Alexander's Blog

Sharing knowledge with the global IT community since November 1, 2004

Mr Pickles - Season 3 -

If you found the first two seasons juvenile or repulsive, stay far away. Season 3 will change your mind only to the extent that drowning changes your opinion of water. But if you are a connoisseur of animated chaos, of shows that have no interest in your comfort or your morals, then pour a glass of raw milk, lock the doors, and bow down to your new Collie overlord. Mr. Pickles is back, and he has brought his sewing kit.

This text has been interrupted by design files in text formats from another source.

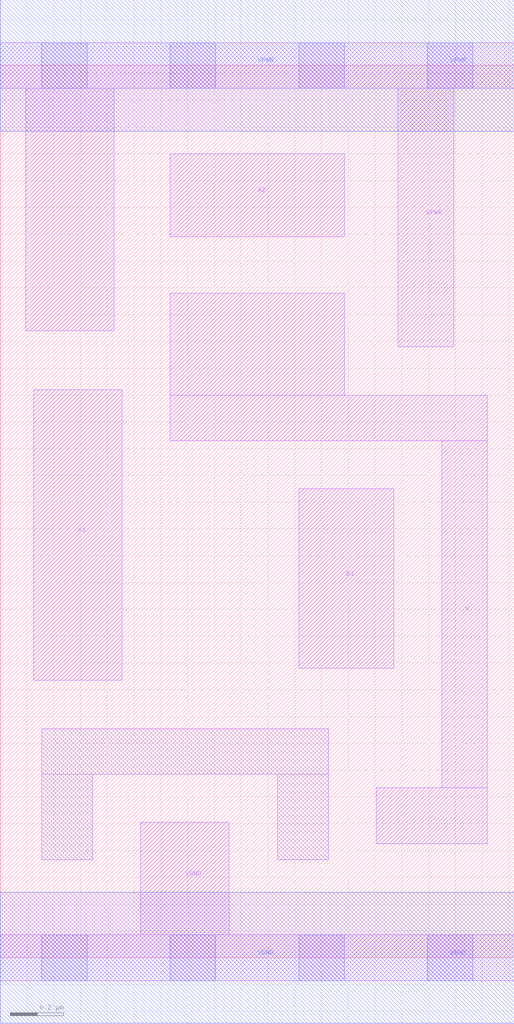
<source format=lef>
# Copyright 2020 The SkyWater PDK Authors
#
# Licensed under the Apache License, Version 2.0 (the "License");
# you may not use this file except in compliance with the License.
# You may obtain a copy of the License at
#
#     https://www.apache.org/licenses/LICENSE-2.0
#
# Unless required by applicable law or agreed to in writing, software
# distributed under the License is distributed on an "AS IS" BASIS,
# WITHOUT WARRANTIES OR CONDITIONS OF ANY KIND, either express or implied.
# See the License for the specific language governing permissions and
# limitations under the License.
#
# SPDX-License-Identifier: Apache-2.0

VERSION 5.7 ;
  NAMESCASESENSITIVE ON ;
  NOWIREEXTENSIONATPIN ON ;
  DIVIDERCHAR "/" ;
  BUSBITCHARS "[]" ;
UNITS
  DATABASE MICRONS 200 ;
END UNITS
MACRO sky130_fd_sc_lp__o21ai_m
  CLASS CORE ;
  SOURCE USER ;
  FOREIGN sky130_fd_sc_lp__o21ai_m ;
  ORIGIN  0.000000  0.000000 ;
  SIZE  1.920000 BY  3.330000 ;
  SYMMETRY X Y R90 ;
  SITE unit ;
  PIN A1
    ANTENNAGATEAREA  0.126000 ;
    DIRECTION INPUT ;
    USE SIGNAL ;
    PORT
      LAYER li1 ;
        RECT 0.125000 1.035000 0.455000 2.120000 ;
    END
  END A1
  PIN A2
    ANTENNAGATEAREA  0.126000 ;
    DIRECTION INPUT ;
    USE SIGNAL ;
    PORT
      LAYER li1 ;
        RECT 0.635000 2.690000 1.285000 3.000000 ;
    END
  END A2
  PIN B1
    ANTENNAGATEAREA  0.126000 ;
    DIRECTION INPUT ;
    USE SIGNAL ;
    PORT
      LAYER li1 ;
        RECT 1.115000 1.080000 1.470000 1.750000 ;
    END
  END B1
  PIN Y
    ANTENNADIFFAREA  0.283500 ;
    DIRECTION OUTPUT ;
    USE SIGNAL ;
    PORT
      LAYER li1 ;
        RECT 0.635000 1.930000 1.820000 2.100000 ;
        RECT 0.635000 2.100000 1.285000 2.480000 ;
        RECT 1.405000 0.425000 1.820000 0.635000 ;
        RECT 1.650000 0.635000 1.820000 1.930000 ;
    END
  END Y
  PIN VGND
    DIRECTION INOUT ;
    USE GROUND ;
    PORT
      LAYER li1 ;
        RECT 0.000000 -0.085000 1.920000 0.085000 ;
        RECT 0.525000  0.085000 0.855000 0.505000 ;
      LAYER mcon ;
        RECT 0.155000 -0.085000 0.325000 0.085000 ;
        RECT 0.635000 -0.085000 0.805000 0.085000 ;
        RECT 1.115000 -0.085000 1.285000 0.085000 ;
        RECT 1.595000 -0.085000 1.765000 0.085000 ;
      LAYER met1 ;
        RECT 0.000000 -0.245000 1.920000 0.245000 ;
    END
  END VGND
  PIN VPWR
    DIRECTION INOUT ;
    USE POWER ;
    PORT
      LAYER li1 ;
        RECT 0.000000 3.245000 1.920000 3.415000 ;
        RECT 0.095000 2.340000 0.425000 3.245000 ;
        RECT 1.485000 2.280000 1.695000 3.245000 ;
      LAYER mcon ;
        RECT 0.155000 3.245000 0.325000 3.415000 ;
        RECT 0.635000 3.245000 0.805000 3.415000 ;
        RECT 1.115000 3.245000 1.285000 3.415000 ;
        RECT 1.595000 3.245000 1.765000 3.415000 ;
      LAYER met1 ;
        RECT 0.000000 3.085000 1.920000 3.575000 ;
    END
  END VPWR
  OBS
    LAYER li1 ;
      RECT 0.155000 0.365000 0.345000 0.685000 ;
      RECT 0.155000 0.685000 1.225000 0.855000 ;
      RECT 1.035000 0.365000 1.225000 0.685000 ;
  END
END sky130_fd_sc_lp__o21ai_m

</source>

Season 3 immediately distinguishes itself by doubling down on its two most potent weapons: visceral gore and the voice of the late, great Grandpa. Frank Welker’s animal growls remain terrifyingly effective as Mr. Pickles, but the show’s true narrative engine has become Grandpa’s ongoing, futile crusade to expose the canine Antichrist. Season 3 gives Grandpa more screen time and more elaborate conspiracy walls, transforming him from a drunk, paranoid nuisance into a tragic prophet. One episode features a twenty-second montage of Grandpa taping newspaper clippings about “Satanic Pet” to a refrigerator, culminating in him tearfully attempting to exorcise a squirrel. It’s absurd. It’s brilliant. Mr Pickles - Season 3

For the uninitiated, Mr. Pickles is a deceptively simple premise: a lovable, six-year-old boy named Tommy has a faithful Border Collie. That dog, Mr. Pickles, is also a sadistic, occult-obsessed, vaguely demonic entity who commits unspeakable acts of violence against anyone who threatens Tommy’s idyllic, God-fearing town of Old Town. Season 3, however, proves this is no longer just the “dog does bad things” show. It has evolved into a surrealist commentary on small-town hypocrisy, the banality of evil, and the limits of televised taste. If you found the first two seasons juvenile

Of course, Mr. Pickles is not for everyone. Season 3 pushes the boundary of what is legally allowed to be broadcast. There is a sequence involving a retirement home, a tub of lard, and a harmonica that will haunt my nightmares for a decade. The show’s crude, almost deliberately ugly character design (all giant chins and beady eyes) remains a barrier for those accustomed to the clean lines of Rick and Morty . But that ugliness is the point. This is a show that believes beauty is a lie and that the true nature of reality is a sticky, chaotic mess of fur, blood, and chewing tobacco. the dim-witted lawman

Where the show truly excels in its third season is its treatment of the townsfolk of Old Town. In earlier seasons, the humans were largely oblivious victims. Now, they are complicit. One standout episode reveals that Sheriff, the dim-witted lawman, has actively witnessed Pickles’ atrocities for years but has refused to act because the dog once helped him find his misplaced dentures. The town’s preacher, meanwhile, begins the season by denouncing Pickles as a “familiar spirit,” only to end it by bartering his congregation’s bake sale proceeds for the dog’s protection against a rival Mennonite community.